Gobbo put in a stunning trade, buying RHG in its darkest hour (50c to 60c). He made around 100% in a few days and, since then, it's hovered around the $1.00 to $1.10 mark.
Given that I see the Gobster as a classic example of Irrational Exuberance at work (and, therefore, an opportunity to work a profit), I always look at what he's into. I'm going short RHG, so (with that disclosure out of the way), I'll tell you why. It's down to three reasons:-
1. RAMS presently has a market cap of around $355m. Most companies have net assets that either exceed or at least come close to their market cap. So, RAMS investors...what's the net asset value of your company? ...Don't know? Have a look:-
Yes, that's right, punters - it's less than $1m. [How's the comfort level feeling - Uneasy?...or OK? Alright, let's go on.]

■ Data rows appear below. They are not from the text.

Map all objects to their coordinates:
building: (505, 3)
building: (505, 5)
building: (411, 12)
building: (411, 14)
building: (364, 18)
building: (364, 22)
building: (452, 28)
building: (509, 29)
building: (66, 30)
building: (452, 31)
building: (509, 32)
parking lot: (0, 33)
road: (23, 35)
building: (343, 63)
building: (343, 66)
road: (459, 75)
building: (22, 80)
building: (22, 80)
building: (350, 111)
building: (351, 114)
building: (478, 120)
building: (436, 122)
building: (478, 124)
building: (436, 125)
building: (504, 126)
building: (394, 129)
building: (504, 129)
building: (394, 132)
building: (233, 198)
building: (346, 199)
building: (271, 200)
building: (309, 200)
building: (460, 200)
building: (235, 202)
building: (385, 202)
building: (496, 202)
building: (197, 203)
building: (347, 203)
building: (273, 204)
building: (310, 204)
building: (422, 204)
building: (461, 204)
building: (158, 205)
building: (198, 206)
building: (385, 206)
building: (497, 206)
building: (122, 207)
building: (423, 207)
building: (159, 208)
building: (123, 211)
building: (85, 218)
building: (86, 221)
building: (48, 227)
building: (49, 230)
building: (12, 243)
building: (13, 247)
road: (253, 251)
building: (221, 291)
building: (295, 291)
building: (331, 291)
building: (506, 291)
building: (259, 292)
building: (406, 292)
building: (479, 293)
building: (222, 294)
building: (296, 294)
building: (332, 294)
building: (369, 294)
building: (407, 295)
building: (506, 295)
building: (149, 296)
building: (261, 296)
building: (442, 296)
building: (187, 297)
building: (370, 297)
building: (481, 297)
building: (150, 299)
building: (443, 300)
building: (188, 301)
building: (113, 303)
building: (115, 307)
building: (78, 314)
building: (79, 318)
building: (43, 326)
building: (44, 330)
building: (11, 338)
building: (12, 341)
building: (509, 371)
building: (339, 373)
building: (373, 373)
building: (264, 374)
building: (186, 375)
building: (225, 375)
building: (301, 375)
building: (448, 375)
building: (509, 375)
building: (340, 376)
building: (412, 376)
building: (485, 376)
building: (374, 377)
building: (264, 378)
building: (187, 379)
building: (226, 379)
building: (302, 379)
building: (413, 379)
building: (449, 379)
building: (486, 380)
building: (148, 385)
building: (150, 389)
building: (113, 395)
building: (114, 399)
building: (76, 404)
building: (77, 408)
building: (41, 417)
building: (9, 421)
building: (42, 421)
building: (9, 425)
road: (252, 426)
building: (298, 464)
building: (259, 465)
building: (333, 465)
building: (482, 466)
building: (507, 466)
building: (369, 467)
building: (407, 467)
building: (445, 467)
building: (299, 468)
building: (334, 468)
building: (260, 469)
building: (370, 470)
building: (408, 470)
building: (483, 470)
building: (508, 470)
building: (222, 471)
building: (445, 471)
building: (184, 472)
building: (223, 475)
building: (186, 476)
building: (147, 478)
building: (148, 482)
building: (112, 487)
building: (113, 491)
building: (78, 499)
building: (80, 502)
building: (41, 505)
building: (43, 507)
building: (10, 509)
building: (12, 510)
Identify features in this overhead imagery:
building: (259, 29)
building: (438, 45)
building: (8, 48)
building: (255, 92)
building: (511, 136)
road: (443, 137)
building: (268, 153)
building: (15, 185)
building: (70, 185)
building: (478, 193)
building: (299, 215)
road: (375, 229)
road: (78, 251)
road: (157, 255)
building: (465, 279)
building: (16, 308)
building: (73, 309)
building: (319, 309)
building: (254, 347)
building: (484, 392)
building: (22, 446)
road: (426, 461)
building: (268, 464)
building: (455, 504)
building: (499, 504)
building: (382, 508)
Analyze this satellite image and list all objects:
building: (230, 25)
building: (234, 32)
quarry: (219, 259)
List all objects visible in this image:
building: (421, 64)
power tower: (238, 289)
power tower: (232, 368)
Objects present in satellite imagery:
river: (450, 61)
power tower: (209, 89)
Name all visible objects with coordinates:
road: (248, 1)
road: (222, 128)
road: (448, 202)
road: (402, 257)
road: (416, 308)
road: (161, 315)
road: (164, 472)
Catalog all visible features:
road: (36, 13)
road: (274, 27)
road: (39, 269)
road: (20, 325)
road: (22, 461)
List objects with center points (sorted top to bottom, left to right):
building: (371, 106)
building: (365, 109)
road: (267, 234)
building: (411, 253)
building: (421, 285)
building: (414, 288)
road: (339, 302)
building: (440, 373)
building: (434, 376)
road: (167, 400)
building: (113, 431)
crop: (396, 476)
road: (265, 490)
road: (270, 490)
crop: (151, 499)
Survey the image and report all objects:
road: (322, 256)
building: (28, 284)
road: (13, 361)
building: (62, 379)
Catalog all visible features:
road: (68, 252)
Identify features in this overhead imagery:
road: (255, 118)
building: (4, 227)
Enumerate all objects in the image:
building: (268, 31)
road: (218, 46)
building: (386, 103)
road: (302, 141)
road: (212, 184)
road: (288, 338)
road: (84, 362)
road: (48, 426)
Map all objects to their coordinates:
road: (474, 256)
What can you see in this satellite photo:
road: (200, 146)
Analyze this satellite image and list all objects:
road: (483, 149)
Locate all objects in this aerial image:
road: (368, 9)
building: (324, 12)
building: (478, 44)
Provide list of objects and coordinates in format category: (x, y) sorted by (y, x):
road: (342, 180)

2. Those paying attention would have seen that RAMS' main asset ($13.7bn) is "Mortgage Loans". According to Note 10(a) of their accounts, "Mortgages are taken out for a period not exceeding 30 years and regular repayments are required throughout the term." That's great! They will receive an income stream for up to 30 years. But, what about the "liabilities"? Do they also have up to 30 years to pay their debts, or do they have to pay up sooner? Hmmmm....
3. One of the fundamental lesssons taught in banking, investment and insurance is that you should always try and match the maturities of your debts with your liabilities. If you fail to do this, you always run the risk that you will not be able to refinance your debts for a profitable price (or at all).
What does that mean? Let's work through an example. Remember that RAMS has $13.7bn of mortgage loan assets. How does such a business end up with only $955,000 of net assets? Answer: because they have approximately the same amount of liabilities, and here they are:-
Notice the >$6bn of "Secured liqudity notes payable"? They're the ones they recently mentioned, which they can't rollover, hence they've had to rely on their bankers' short-term (180 day) guarantees.
Also, note the $3.7bn of "Warehouse facilities". According to their accounts, these facilities are "rolling" arrangements throught the year.
******
So, there's my three points. I think they speak for themselves, but there is one question for which those numbers are begging an answer - how does a company with $1m of capital make a 2007 profit of $15m and achieve a market cap of >$300m? Answer: it relies on business continuing, "As Usual".
Is business continuing as usual? What do you think, when you can't roll over $6bn (or 1,700%) of your net asset value in debts? Is this credit crunch a temporary thing, or something more?
Hard questions for a shareholder to answer.
[BTW, not investment advice - just my opinion. If I'm wrong, tell me where.]